#### Extracted data entries
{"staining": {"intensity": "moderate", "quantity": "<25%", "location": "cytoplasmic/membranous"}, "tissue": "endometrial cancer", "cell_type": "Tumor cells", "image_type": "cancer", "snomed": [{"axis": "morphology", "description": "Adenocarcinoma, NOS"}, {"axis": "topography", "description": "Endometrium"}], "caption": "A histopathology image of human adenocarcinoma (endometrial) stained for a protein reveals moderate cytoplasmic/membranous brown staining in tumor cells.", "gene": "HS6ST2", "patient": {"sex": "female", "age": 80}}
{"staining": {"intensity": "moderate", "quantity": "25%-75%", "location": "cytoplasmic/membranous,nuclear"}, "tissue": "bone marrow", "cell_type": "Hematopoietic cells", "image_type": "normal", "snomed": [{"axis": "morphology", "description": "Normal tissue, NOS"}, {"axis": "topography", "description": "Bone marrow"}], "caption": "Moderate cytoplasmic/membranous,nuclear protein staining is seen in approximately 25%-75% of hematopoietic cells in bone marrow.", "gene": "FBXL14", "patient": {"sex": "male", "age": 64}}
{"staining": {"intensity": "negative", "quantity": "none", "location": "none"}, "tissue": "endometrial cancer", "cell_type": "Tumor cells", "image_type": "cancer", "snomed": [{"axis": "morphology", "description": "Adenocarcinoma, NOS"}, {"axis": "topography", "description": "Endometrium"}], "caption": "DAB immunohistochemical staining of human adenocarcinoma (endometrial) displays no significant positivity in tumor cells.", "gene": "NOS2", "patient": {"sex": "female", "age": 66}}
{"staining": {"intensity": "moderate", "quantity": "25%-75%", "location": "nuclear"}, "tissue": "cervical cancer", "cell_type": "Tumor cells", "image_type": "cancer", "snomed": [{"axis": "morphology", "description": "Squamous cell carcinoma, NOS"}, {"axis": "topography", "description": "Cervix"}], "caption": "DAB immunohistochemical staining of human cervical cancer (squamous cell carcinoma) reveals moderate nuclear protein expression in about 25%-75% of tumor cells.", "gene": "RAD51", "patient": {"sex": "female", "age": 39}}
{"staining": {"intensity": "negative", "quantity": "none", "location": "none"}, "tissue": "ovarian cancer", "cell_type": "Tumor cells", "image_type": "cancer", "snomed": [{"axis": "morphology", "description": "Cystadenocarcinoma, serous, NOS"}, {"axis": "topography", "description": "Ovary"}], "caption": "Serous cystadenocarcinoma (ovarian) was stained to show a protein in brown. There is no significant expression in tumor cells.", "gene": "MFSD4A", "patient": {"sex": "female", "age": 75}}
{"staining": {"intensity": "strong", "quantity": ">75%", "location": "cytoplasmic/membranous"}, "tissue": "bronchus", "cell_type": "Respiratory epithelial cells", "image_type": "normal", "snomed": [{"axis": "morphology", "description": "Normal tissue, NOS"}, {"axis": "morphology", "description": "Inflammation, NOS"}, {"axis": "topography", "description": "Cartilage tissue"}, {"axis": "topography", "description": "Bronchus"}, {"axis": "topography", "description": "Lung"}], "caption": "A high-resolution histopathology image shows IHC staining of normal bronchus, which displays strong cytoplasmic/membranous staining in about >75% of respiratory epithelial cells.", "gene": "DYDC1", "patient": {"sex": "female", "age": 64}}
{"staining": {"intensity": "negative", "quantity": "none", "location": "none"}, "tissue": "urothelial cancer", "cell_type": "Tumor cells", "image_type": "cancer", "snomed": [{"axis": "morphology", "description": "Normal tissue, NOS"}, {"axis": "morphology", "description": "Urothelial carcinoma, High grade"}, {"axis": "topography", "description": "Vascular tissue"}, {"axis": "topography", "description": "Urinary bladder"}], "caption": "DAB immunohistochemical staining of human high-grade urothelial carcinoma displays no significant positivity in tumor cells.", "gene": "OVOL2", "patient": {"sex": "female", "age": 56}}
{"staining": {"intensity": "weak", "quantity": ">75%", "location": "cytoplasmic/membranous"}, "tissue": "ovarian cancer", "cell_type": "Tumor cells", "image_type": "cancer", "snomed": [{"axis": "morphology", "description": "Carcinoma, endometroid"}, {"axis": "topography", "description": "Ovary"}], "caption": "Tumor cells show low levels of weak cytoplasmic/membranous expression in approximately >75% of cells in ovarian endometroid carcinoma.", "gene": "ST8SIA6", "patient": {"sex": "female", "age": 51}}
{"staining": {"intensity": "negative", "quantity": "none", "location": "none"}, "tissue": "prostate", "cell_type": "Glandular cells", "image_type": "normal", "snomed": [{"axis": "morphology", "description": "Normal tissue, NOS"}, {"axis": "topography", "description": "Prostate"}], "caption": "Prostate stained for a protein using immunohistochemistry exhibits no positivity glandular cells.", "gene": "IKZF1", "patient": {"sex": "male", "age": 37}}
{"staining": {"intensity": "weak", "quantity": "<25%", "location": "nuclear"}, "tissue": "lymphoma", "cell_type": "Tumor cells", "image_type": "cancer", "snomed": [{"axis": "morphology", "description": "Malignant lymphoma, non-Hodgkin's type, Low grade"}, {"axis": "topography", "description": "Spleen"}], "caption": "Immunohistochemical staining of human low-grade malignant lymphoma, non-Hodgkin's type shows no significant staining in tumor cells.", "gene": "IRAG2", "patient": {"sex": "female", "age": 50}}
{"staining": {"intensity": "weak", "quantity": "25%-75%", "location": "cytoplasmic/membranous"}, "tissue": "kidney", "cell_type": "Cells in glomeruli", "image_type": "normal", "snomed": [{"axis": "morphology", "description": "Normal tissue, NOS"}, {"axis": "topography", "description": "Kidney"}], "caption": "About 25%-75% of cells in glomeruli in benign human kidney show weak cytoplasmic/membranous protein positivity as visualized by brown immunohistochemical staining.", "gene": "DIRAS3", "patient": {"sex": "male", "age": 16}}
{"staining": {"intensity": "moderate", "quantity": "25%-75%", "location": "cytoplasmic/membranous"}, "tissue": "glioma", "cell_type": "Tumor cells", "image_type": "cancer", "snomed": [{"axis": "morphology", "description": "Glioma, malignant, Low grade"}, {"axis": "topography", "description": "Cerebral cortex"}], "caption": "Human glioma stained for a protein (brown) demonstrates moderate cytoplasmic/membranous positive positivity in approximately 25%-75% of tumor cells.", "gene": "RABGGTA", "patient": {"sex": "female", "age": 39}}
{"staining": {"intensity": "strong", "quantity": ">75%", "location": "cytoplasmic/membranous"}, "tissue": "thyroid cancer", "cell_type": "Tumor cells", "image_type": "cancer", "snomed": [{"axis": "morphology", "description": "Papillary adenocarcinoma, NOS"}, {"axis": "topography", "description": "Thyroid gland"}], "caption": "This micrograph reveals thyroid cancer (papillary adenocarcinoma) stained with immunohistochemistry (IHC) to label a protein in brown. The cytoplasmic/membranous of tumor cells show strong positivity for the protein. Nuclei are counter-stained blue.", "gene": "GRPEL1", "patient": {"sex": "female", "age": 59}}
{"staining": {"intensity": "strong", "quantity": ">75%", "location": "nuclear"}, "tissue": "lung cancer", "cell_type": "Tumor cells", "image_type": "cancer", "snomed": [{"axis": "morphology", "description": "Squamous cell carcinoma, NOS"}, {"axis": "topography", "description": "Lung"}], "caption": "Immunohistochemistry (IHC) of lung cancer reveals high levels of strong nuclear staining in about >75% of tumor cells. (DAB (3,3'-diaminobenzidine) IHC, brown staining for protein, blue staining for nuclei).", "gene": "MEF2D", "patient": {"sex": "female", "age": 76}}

#### How to complete this task
What you return must be the entries, given again word for word.

#### Result
{"staining": {"intensity": "moderate", "quantity": "<25%", "location": "cytoplasmic/membranous"}, "tissue": "endometrial cancer", "cell_type": "Tumor cells", "image_type": "cancer", "snomed": [{"axis": "morphology", "description": "Adenocarcinoma, NOS"}, {"axis": "topography", "description": "Endometrium"}], "caption": "A histopathology image of human adenocarcinoma (endometrial) stained for a protein reveals moderate cytoplasmic/membranous brown staining in tumor cells.", "gene": "HS6ST2", "patient": {"sex": "female", "age": 80}}
{"staining": {"intensity": "moderate", "quantity": "25%-75%", "location": "cytoplasmic/membranous,nuclear"}, "tissue": "bone marrow", "cell_type": "Hematopoietic cells", "image_type": "normal", "snomed": [{"axis": "morphology", "description": "Normal tissue, NOS"}, {"axis": "topography", "description": "Bone marrow"}], "caption": "Moderate cytoplasmic/membranous,nuclear protein staining is seen in approximately 25%-75% of hematopoietic cells in bone marrow.", "gene": "FBXL14", "patient": {"sex": "male", "age": 64}}
{"staining": {"intensity": "negative", "quantity": "none", "location": "none"}, "tissue": "endometrial cancer", "cell_type": "Tumor cells", "image_type": "cancer", "snomed": [{"axis": "morphology", "description": "Adenocarcinoma, NOS"}, {"axis": "topography", "description": "Endometrium"}], "caption": "DAB immunohistochemical staining of human adenocarcinoma (endometrial) displays no significant positivity in tumor cells.", "gene": "NOS2", "patient": {"sex": "female", "age": 66}}
{"staining": {"intensity": "moderate", "quantity": "25%-75%", "location": "nuclear"}, "tissue": "cervical cancer", "cell_type": "Tumor cells", "image_type": "cancer", "snomed": [{"axis": "morphology", "description": "Squamous cell carcinoma, NOS"}, {"axis": "topography", "description": "Cervix"}], "caption": "DAB immunohistochemical staining of human cervical cancer (squamous cell carcinoma) reveals moderate nuclear protein expression in about 25%-75% of tumor cells.", "gene": "RAD51", "patient": {"sex": "female", "age": 39}}
{"staining": {"intensity": "negative", "quantity": "none", "location": "none"}, "tissue": "ovarian cancer", "cell_type": "Tumor cells", "image_type": "cancer", "snomed": [{"axis": "morphology", "description": "Cystadenocarcinoma, serous, NOS"}, {"axis": "topography", "description": "Ovary"}], "caption": "Serous cystadenocarcinoma (ovarian) was stained to show a protein in brown. There is no significant expression in tumor cells.", "gene": "MFSD4A", "patient": {"sex": "female", "age": 75}}
{"staining": {"intensity": "strong", "quantity": ">75%", "location": "cytoplasmic/membranous"}, "tissue": "bronchus", "cell_type": "Respiratory epithelial cells", "image_type": "normal", "snomed": [{"axis": "morphology", "description": "Normal tissue, NOS"}, {"axis": "morphology", "description": "Inflammation, NOS"}, {"axis": "topography", "description": "Cartilage tissue"}, {"axis": "topography", "description": "Bronchus"}, {"axis": "topography", "description": "Lung"}], "caption": "A high-resolution histopathology image shows IHC staining of normal bronchus, which displays strong cytoplasmic/membranous staining in about >75% of respiratory epithelial cells.", "gene": "DYDC1", "patient": {"sex": "female", "age": 64}}
{"staining": {"intensity": "negative", "quantity": "none", "location": "none"}, "tissue": "urothelial cancer", "cell_type": "Tumor cells", "image_type": "cancer", "snomed": [{"axis": "morphology", "description": "Normal tissue, NOS"}, {"axis": "morphology", "description": "Urothelial carcinoma, High grade"}, {"axis": "topography", "description": "Vascular tissue"}, {"axis": "topography", "description": "Urinary bladder"}], "caption": "DAB immunohistochemical staining of human high-grade urothelial carcinoma displays no significant positivity in tumor cells.", "gene": "OVOL2", "patient": {"sex": "female", "age": 56}}
{"staining": {"intensity": "weak", "quantity": ">75%", "location": "cytoplasmic/membranous"}, "tissue": "ovarian cancer", "cell_type": "Tumor cells", "image_type": "cancer", "snomed": [{"axis": "morphology", "description": "Carcinoma, endometroid"}, {"axis": "topography", "description": "Ovary"}], "caption": "Tumor cells show low levels of weak cytoplasmic/membranous expression in approximately >75% of cells in ovarian endometroid carcinoma.", "gene": "ST8SIA6", "patient": {"sex": "female", "age": 51}}
{"staining": {"intensity": "negative", "quantity": "none", "location": "none"}, "tissue": "prostate", "cell_type": "Glandular cells", "image_type": "normal", "snomed": [{"axis": "morphology", "description": "Normal tissue, NOS"}, {"axis": "topography", "description": "Prostate"}], "caption": "Prostate stained for a protein using immunohistochemistry exhibits no positivity glandular cells.", "gene": "IKZF1", "patient": {"sex": "male", "age": 37}}
{"staining": {"intensity": "weak", "quantity": "<25%", "location": "nuclear"}, "tissue": "lymphoma", "cell_type": "Tumor cells", "image_type": "cancer", "snomed": [{"axis": "morphology", "description": "Malignant lymphoma, non-Hodgkin's type, Low grade"}, {"axis": "topography", "description": "Spleen"}], "caption": "Immunohistochemical staining of human low-grade malignant lymphoma, non-Hodgkin's type shows no significant staining in tumor cells.", "gene": "IRAG2", "patient": {"sex": "female", "age": 50}}
{"staining": {"intensity": "weak", "quantity": "25%-75%", "location": "cytoplasmic/membranous"}, "tissue": "kidney", "cell_type": "Cells in glomeruli", "image_type": "normal", "snomed": [{"axis": "morphology", "description": "Normal tissue, NOS"}, {"axis": "topography", "description": "Kidney"}], "caption": "About 25%-75% of cells in glomeruli in benign human kidney show weak cytoplasmic/membranous protein positivity as visualized by brown immunohistochemical staining.", "gene": "DIRAS3", "patient": {"sex": "male", "age": 16}}
{"staining": {"intensity": "moderate", "quantity": "25%-75%", "location": "cytoplasmic/membranous"}, "tissue": "glioma", "cell_type": "Tumor cells", "image_type": "cancer", "snomed": [{"axis": "morphology", "description": "Glioma, malignant, Low grade"}, {"axis": "topography", "description": "Cerebral cortex"}], "caption": "Human glioma stained for a protein (brown) demonstrates moderate cytoplasmic/membranous positive positivity in approximately 25%-75% of tumor cells.", "gene": "RABGGTA", "patient": {"sex": "female", "age": 39}}
{"staining": {"intensity": "strong", "quantity": ">75%", "location": "cytoplasmic/membranous"}, "tissue": "thyroid cancer", "cell_type": "Tumor cells", "image_type": "cancer", "snomed": [{"axis": "morphology", "description": "Papillary adenocarcinoma, NOS"}, {"axis": "topography", "description": "Thyroid gland"}], "caption": "This micrograph reveals thyroid cancer (papillary adenocarcinoma) stained with immunohistochemistry (IHC) to label a protein in brown. The cytoplasmic/membranous of tumor cells show strong positivity for the protein. Nuclei are counter-stained blue.", "gene": "GRPEL1", "patient": {"sex": "female", "age": 59}}
{"staining": {"intensity": "strong", "quantity": ">75%", "location": "nuclear"}, "tissue": "lung cancer", "cell_type": "Tumor cells", "image_type": "cancer", "snomed": [{"axis": "morphology", "description": "Squamous cell carcinoma, NOS"}, {"axis": "topography", "description": "Lung"}], "caption": "Immunohistochemistry (IHC) of lung cancer reveals high levels of strong nuclear staining in about >75% of tumor cells. (DAB (3,3'-diaminobenzidine) IHC, brown staining for protein, blue staining for nuclei).", "gene": "MEF2D", "patient": {"sex": "female", "age": 76}}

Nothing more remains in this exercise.